Review of a Comic Concert by Henry C. Lunn

The following is from an article in the Musical Times of 1869 entitled 'A Comic Concert' and written by Henry C. Lunn, in which he writes, rather disparagingly, on the Music Hall artistes of the day, including seeing Arthur Lloyd perform 'Aldgate Pump' at the St. James's Hall, London. It reminds me of the critics of today and their sometimes caustic and cutting reviews, and is quite unusual for the period.

 

A COMIC CONCERT

BY Henry C. Lunn

We remember once reading of a man who, whilst he was employed as a mute by an undertaker, one of the merriest fellows in existence; but afterwards taking up the profession of a clown, his spirits entirely left him; he became morbid and melancholy and eventually, if we recollect rightly, died from sheer despondency of mind.

A recent entertainment at which we "assisted," has made us consider whether the "great" "unrivaled," and "jolly," vocalists who devote their energies to the interpretation of so-called "comic songs," are ever troubled with those fits of depression which they, no doubt unintentionally, convey to their audience; whether, infact, it does not sometimes occur to them that a hat, a black face, a seedy coat, or a red nose, are merely the colouring to a caricature which, if it do not in itself possess merit, must utterly fail in its intended effect. To us it appears strange that by those whose profession it is to excite mirth, the theory of laughter should be so little understood that scarcely two lines in any of their songs should raise a smile; and that those who undertake to sing these effusions should therefore be compelled to resort to dancing and sundry contortions of the body to ward off any expressions of dissatisfaction at the conclusion of their performance.

It may be said that this class of entertainment has nothing whatever to do with music; but when we see that many of the senseless productions of which we have been speaking are now taken up by well known music publishers - that the flaunting coloured illustrations of the various incidents in the Bohemian life on which the compositions are founded stare at us from the shop-windows in some of our most fashionable thoroughfares - that they are announced as the 'songs of the day' - that patronage is accorded to them in the very highest quarters and that St. James's Hall is taken for a concert for the exclusive performance of these works, it is time to consider what claims they really have upon the Sympathy and support of these who pride themselves upon the possession of an intellectual superiority over the usual frequenters of the music-halls.

### Work instructions
• a. According to the comic concert review, in what publication and year did the article first appear?
• b. Rewrite the paragraph of the comic concert review that begins "It may be said that this class of entertainment" in a shorter form, keeping its main facts.
• c. Duplicate the part of the comic concert review starting with "It may be said" and going on through "of the music-halls.".

### Dataset items
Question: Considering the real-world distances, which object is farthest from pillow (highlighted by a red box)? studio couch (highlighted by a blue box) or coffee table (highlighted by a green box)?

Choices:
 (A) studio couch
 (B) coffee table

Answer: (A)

---

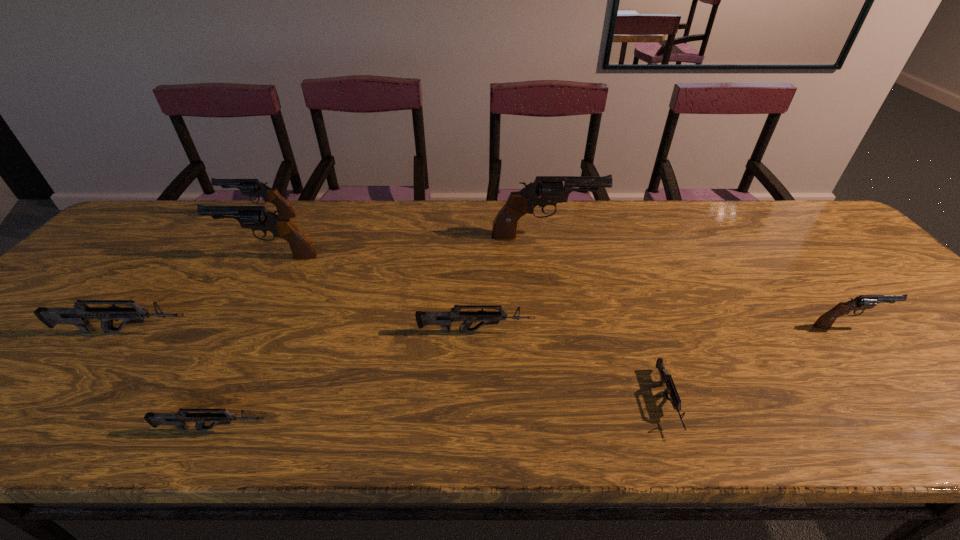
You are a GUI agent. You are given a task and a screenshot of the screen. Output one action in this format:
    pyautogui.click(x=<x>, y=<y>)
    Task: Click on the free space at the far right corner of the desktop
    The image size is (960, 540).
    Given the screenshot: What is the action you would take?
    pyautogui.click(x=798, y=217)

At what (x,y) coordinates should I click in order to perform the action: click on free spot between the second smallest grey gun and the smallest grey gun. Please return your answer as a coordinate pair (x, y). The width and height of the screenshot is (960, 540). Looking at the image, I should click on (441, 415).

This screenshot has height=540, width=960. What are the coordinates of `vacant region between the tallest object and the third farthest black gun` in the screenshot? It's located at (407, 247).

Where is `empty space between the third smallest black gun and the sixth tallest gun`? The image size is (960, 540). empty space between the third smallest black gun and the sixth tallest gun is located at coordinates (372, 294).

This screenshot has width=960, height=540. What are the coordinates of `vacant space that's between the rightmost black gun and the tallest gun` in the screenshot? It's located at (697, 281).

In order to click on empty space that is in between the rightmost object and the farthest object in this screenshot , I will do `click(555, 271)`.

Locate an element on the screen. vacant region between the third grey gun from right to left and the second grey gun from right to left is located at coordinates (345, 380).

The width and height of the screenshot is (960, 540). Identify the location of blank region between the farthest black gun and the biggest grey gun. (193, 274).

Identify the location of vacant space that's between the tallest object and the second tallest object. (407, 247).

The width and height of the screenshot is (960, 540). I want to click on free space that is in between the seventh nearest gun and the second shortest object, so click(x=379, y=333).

### Solved tasks
• a. The Musical Times, 1869.

• b. Some may say these shows have nothing to do with music. But the songs are now put out by well-known music publishers. Their bright colored pictures of Bohemian life fill shop windows on fashionable streets, and they are billed as "songs of the day." They have support in the very highest quarters, and St. James's Hall has been booked for a concert of nothing but these works. So it is time to ask what real claim they have on the sympathy and support of people who think themselves more intellectual than regular music-hall goers.

• c.
It may be said that this class of entertainment has nothing whatever to do with music; but when we see that many of the senseless productions of which we have been speaking are now taken up by well known music publishers - that the flaunting coloured illustrations of the various incidents in the Bohemian life on which the compositions are founded stare at us from the shop-windows in some of our most fashionable thoroughfares - that they are announced as the 'songs of the day' - that patronage is accorded to them in the very highest quarters and that St. James's Hall is taken for a concert for the exclusive performance of these works, it is time to consider what claims they really have upon the Sympathy and support of these who pride themselves upon the possession of an intellectual superiority over the usual frequenters of the music-halls.